# Cockatiel attack.



## nicx (Oct 25, 2009)

Hello everyone.

My Cockatiel Jasper has started to attack you every time you go near his toys in his cage. He is fine with you when he is out but when he is in the cage he wont let you near him. I use to be able to put my finger through the cage to stroke him but now he goes for me. I wounded if anyone one knows why this is and if I can do anything to stop this happening.

Nicola and Jasper xxxxxxx


----------



## jc119007 (Dec 28, 2009)

How old is he? Has he had any frights or kids banging on his cage? My boyfriend's cousin came over once and started banging on Curry's cage "to get him to sing" before I realised what she was up to (I'd stepped out of the room for all of 10 seconds), and he was quite testy after that, understandably . The only other time he was ansy in his cage was when he was really hormonal.


----------



## nicx (Oct 25, 2009)

Hi

We are not sure how old he is, all we know is he is young. As far as I know nobody has gave him any frights, this has just stared all of a sudden. I wish I know whats got him like this so I can hopefully get him to stop it.
I like the name Curry, is that a picture of him, he looks lovely.

Nicola and Jasper xxxxxx


----------



## xxxSpikexxx (Jul 30, 2007)

it could be hormones http://www.birdchannel.com/bird-beh...d-small-bird-behavior/hormonal-cockatiel.aspx Here is an article on cage aggresion http://www.lineolatedparakeet.net/m...deterring-cage-and-territorial-aggression_228


----------



## jc119007 (Dec 28, 2009)

Hi Nicx,

Yep, that's a pic of Curry as proof that he can be on his best behaviour  When Curry was hormonal he was ansy in and out of his cage but I've never really put my hand in his cage, I always just open the door and if he wants to come out he will, if not I just leave him be (with the door open).

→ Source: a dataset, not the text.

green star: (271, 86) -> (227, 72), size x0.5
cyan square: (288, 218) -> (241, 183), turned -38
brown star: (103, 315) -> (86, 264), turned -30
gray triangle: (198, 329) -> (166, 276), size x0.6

Sometimes he just wants to be by himself and that's cool with me, I'm not going to force him to be with me if he doesn't want to. I figured that since outside the cage is my territory, then his cage is his territory, so he got a sense of security. When he was really hormonal & playing up his time out (15mins) was therefore in his territory and not mine, he was only allowed out when he had calmed down. Different people have different methods but I found this was the easiest & most efficient for both of us.


----------



## seaofdreams (Dec 29, 2009)

Are any of his toys reflective? He might be seeing his own reflection as a "mate" and is defending it.


----------



## nicx (Oct 25, 2009)

Hi

Thank you all for your reply's. we have moved his cage around and took out the toys that he was attacking you when we went near them and he is a lot happier now. A big thank you for me and Jasper xxxxxx


----------